After hearing quotes from LWG CPAs and Accountants, the council voted to hire the company for both water and wastewater studies. Gall noted water studies are recommended every four-five years and Milford has not had one in that time. The fee will be $5,500 or time expended, whichever is lowest. The wastewater rate study will be $2,500 or time expended.
Long noted the rates for both are less than the previous wastewater study done by Baker Tilly. Gall hopes the studies will “help us understand what happened with the last study … where did it go wrong.”
Milford will once again apply for the Community Crossing grant. Using information from its asset management plan, the total cost estimate for street repairs came to $359,053, said Marquart. If awarded the grant, Indiana Department of Transportation would pay 75%, $269,289, leaving the town on the hook for $89,763.25. Marquart noted prices often come in lower than expected, and “we don’t have to do every street on the list.” Gall added the money will be available in the 2021 budget in local roads and streets and restricted motor vehicle and highway funds.
Ruch noted some streets on the list beyond Shaffer Street are not currently in the town limits and would need to be annexed.
After Marquart enumerated nearly $28,000 in needed door repairs in town-owned buildings, the council voted to fix a door used by Lutheran EMS in the community building at a cost of $2,399.49. “We have to keep in mind all the other things going on,” Gall commented.

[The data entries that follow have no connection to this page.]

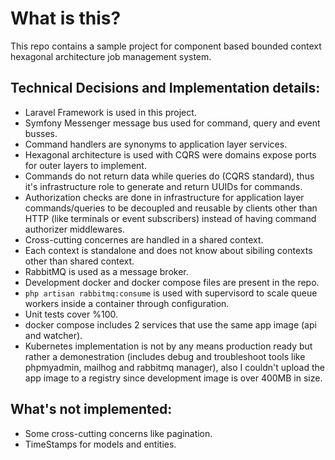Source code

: # What is this?

This repo contains a sample project for component based bounded context hexagonal architecture job management system.

## Technical Decisions and Implementation details:

- Laravel Framework is used in this project.
- Symfony Messenger message bus used for command, query and event busses.
- Command handlers are synonyms to application layer services.
- Hexagonal architecture is used with CQRS were domains expose ports for outer layers to implement.
- Commands do not return data while queries do (CQRS standard), thus it's infrastructure role to generate and return UUIDs for commands.
- Authorization checks are done in infrastructure for application layer commands/queries to be decoupled and reusable by clients other than HTTP (like terminals or event subscribers) instead of having command authorizer middlewares.
- Cross-cutting concernes are handled in a shared context.
- Each context is standalone and does not know about sibiling contexts other than shared context.
- RabbitMQ is used as a message broker.
- Development docker and docker compose files are present in the repo.
- `php artisan rabbitmq:consume` is used with supervisord to scale queue workers inside a container through configuration.
- Unit tests cover %100.
- docker compose includes 2 services that use the same app image (api and watcher).
- Kubernetes implementation is not by any means production ready but rather a demonestration (includes debug and troubleshoot tools like phpmyadmin, mailhog and rabbitmq manager), also I couldn't upload the app image to a registry since development image is over 400MB in size.

## What's not implemented:
- Some cross-cutting concerns like pagination.
- TimeStamps for models and entities.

Among those is the possible dredging of ponds at the wastewater plant, as Mark Brubaker, water operator, noted. Brubaker also reported recent plant upgrades have translated to “more savings on electricity consumption” as well as “improvements in the treatment process.” Security cameras have also been installed at the plant.
Marquart reported NIPSCO will be replacing streetlights with standard LED lights in 2021, which will lower Milford’s electric bill.
The council passed two new ordinances at the Oct. 13 meeting. Ordinance 2020-8 establishes a Building Code Enforcement Fund, which currently has $18,000, according to Gall. The fund will help pay for further enforcement as well as inspector and commissioner salaries.
During police reports, the council voted to approve the hiring of two full-time officers: Travis Bays and Dallas Rice. Brian Bradley was also hired as a new reserve officer. The hirings come after the resignation of Marcus Boyer for personal reasons and Brandon Shipp, who will move to the Syracuse Police Department Oct. 30.
The council also approved a new payment matrix recommended by Chief Derek Kreider, raising the probationary period salary from $41,000 to $43,000 and base pay from $43,000 to $45,000. Kreider said the change will make the town “more competitive” when hiring officers in the future.
Following the September public hearing on its 2021 budget, the council voted to adopt the $2,232,073 budget. Ruch abstained from voting due to his status as a volunteer fireman.
Ruch praised the efforts of Gall near the meeting’s end, following her report on filing for an 80-20 matching safety grant as well as CARES Act funding for $51,001. “She finds us money to do everything we try to do … a forward-thinking individual.”
The council set Halloween trick-or-treating hours from 6-8 p.m. Oct. 31. Trick-or-treaters can also visit the Milford Fire Department, 214 S. Main St., where candy bags and glow sticks will be available.
With elections approaching, the council was visited by Kelly Thompson, a candidate for Indiana State Representative District 22, as well as Wawasee Community School Corporation Superintendent Tom Edington, who gave a presentation in support of a proposed referendum for the school corporation.